ARBEITSAUFTRAG 1: Suchen Sie in den Einträgen jede Zeile heraus, die die Zeichenfolge „What“ enthält, und geben Sie diese Zeilen unverändert wieder. Groß- und Kleinschreibung ist dabei zu beachten.

TEXTAUSZUG:
===

Den Untergang betrachten

Edith Juds Film „Dieter Roth“ erinnert an einen Künstler von Weltruhm, der den Erfolg nie genoss und sich nach ganz unten trank: „Einer muss am Grund forschen“

„Gegenstände dürfen oder sollen vergehen, und das tut ihnen und uns gut.“ Die Stimme, die das sagt, gehört dem Künstler Dieter Roth. Mit den Gegenständen, denen er so gar keine Dauer wünscht, meinte er nicht bloß zerbrochene Boote und Netze, die rund um sein Haus in Island langsam in Gras und Erde übergehen, sondern auch die eigenen Werke. Nicht umsonst ist er schließlich der Mann, der Schokolade und andere vergängliche Materialien in die Kunst einführte und sie damit dem Schimmel preisgab.

Wasser fließt über Moos, Schlamm brodelt in Geysiren. So beginnt das Filmporträt „Dieter Roth“ von Edith Jud mitten in Island und mittendrin zwischen Elementen in Gärung. Als ob die Erde noch nicht ganz fertig wäre, als ob das Leben allgemein und vielleicht auch das menschliche insbesondere eine zweite Chance erhalten könnten. Wenige Filmbilder später gleicht die Oberfläche noch immer dieser Fluss- und Strudelbildung, diesem langsamen Verhärten und Verkrusten. Aber das sind jetzt schon Bilder von Dieter Roth an den Wänden seines „Schimmelmuseums“ in Hamburg. Es brodelt weiter in Töpfen, Björn Roth kocht und rührt eine Masse an, mit der er die Skulpturen seines Vaters weiterbaut. Ein Turm aus Zuckerbüsten wächst und versackt zugleich, erdrückt durch das eigene Gewicht.

===

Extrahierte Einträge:
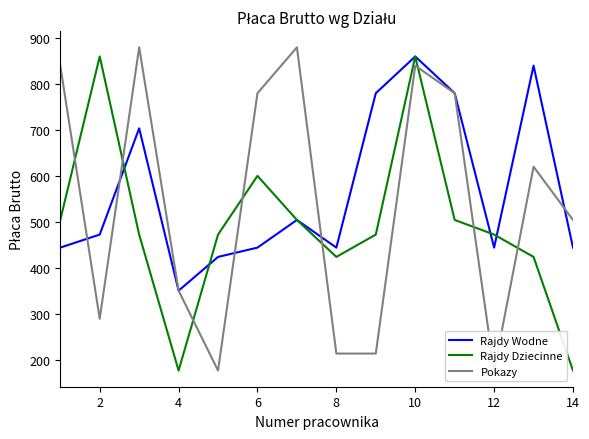

What are all the series names shown in the legend?

Rajdy Wodne, Rajdy Dziecinne, Pokazy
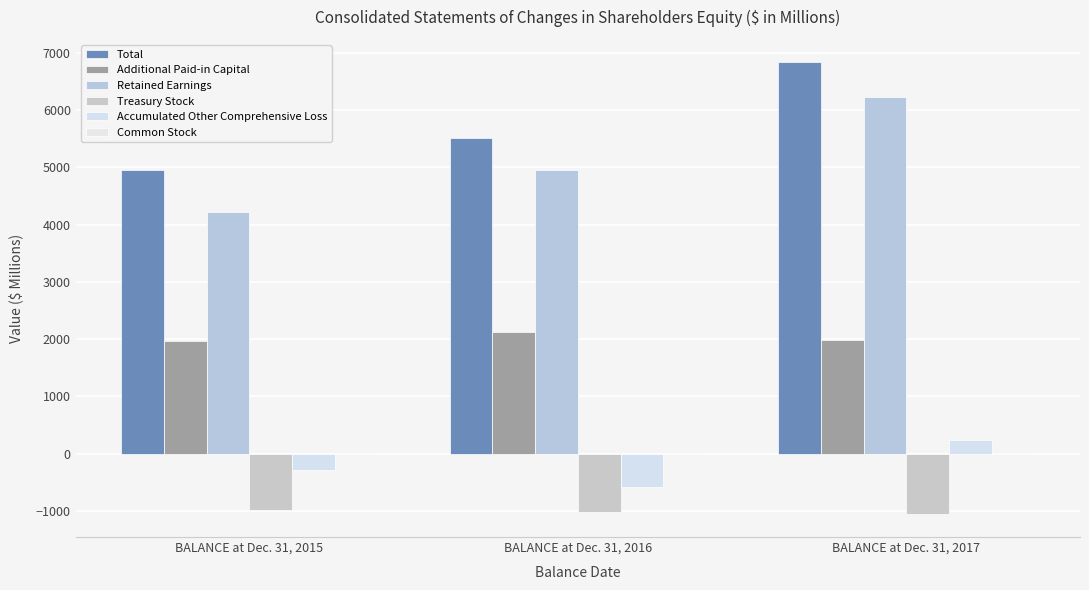

Count the number of categories in the chart.

3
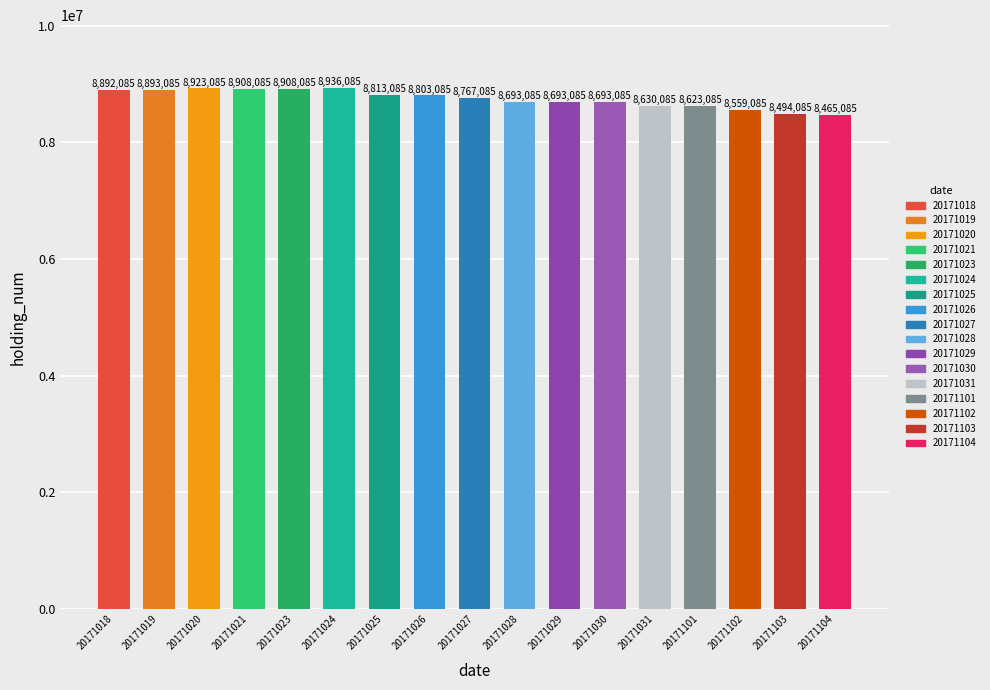

What is the sum of all values?

148694445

===

ARBEITSAUFTRAG 2:
Beantworten Sie anhand des Textauszugs über den Film „Dieter Roth“ folgende Fragen:
(a) In welchem Land steht das Haus, um das herum zerbrochene Boote und Netze in Gras und Erde übergehen?
(b) In welcher Stadt befindet sich das „Schimmelmuseum“?
(c) Woraus besteht der Turm, der wächst und zugleich versackt?

ANTWORT 1:
What are all the series names shown in the legend?
What is the sum of all values?

ANTWORT 2:
(a) In Island.
(b) In Hamburg.
(c) Aus Zuckerbüsten.